Broken Politics and Bankrupt Economics on Display

by J. D. Foster

Arianna Huffington’s indignation is half right, for once. She’s right to call it a “terrible calamity” that millions of Americans are facing the bleak prospect of indefinite joblessness. And she is right to be frustrated at a political system “incapable of doing the right thing.” But then she slips into Arianna’s fantasy land.

The immediate object of Arianna’s distress is Congress’s inability to extend welfare benefits for unemployed workers. Having long since exhausted the insurance element of the program, and despite clear evidence that these benefit payments delay economic recovery, it makes sense to extend them. As long as Obama and friends continue their anti-growth, anti-business policies, the unemployment rate will remain around 10 percent, and so unemployed workers have little hope of finding a job. Incapable of doing the right thing indeed!

Obama’s stimulus program has failed, as expected. Confidence in the future is a key to prosperity, yet Obama’s gush of announced policies — from Obamacare to higher taxes on small businesses to cap-and-tax — have businesses of all sizes so worried about the future that even his buddies in Big Business have begun to turn on him. And now, Congress and the White House are signaling they intend to raise taxes not just on the rich but on the middle class as well. What confidence can one have in these circumstances but that the calamity will continue?

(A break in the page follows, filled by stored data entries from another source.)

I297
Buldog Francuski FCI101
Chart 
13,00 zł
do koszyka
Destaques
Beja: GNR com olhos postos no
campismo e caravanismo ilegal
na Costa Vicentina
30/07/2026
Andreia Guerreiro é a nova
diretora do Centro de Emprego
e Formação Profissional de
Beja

In the face of such a bleak economic landscape, few would argue against extending the benefits, but Congress is also responding to the rational and growing national unease over deficit spending. Members are rightly demanding the legislation be offset with spending cuts elsewhere. Obama and friends think otherwise, and so the legislation — and the welfare benefits — languish.

The budget deficit is now so large, Arianna asks, what difference could a few more billions in spending make? It’s precisely that kind of thinking that got the deficit so high in the first place. Congress didn’t just pass a bill raising spending by a trillion dollars in a year. They did it a few billion at a time, the same way those who max out on their credit cards get into trouble.

Whether the benefits are ultimately extended or not makes a huge difference to those waiting on the benefits. But it will do nothing to offset the harm Obama’s policies are doing to the economy or the nation’s finances.

J. D. Foster is Norman B. Ture senior fellow in the economics of fiscal policy at the Heritage Foundation.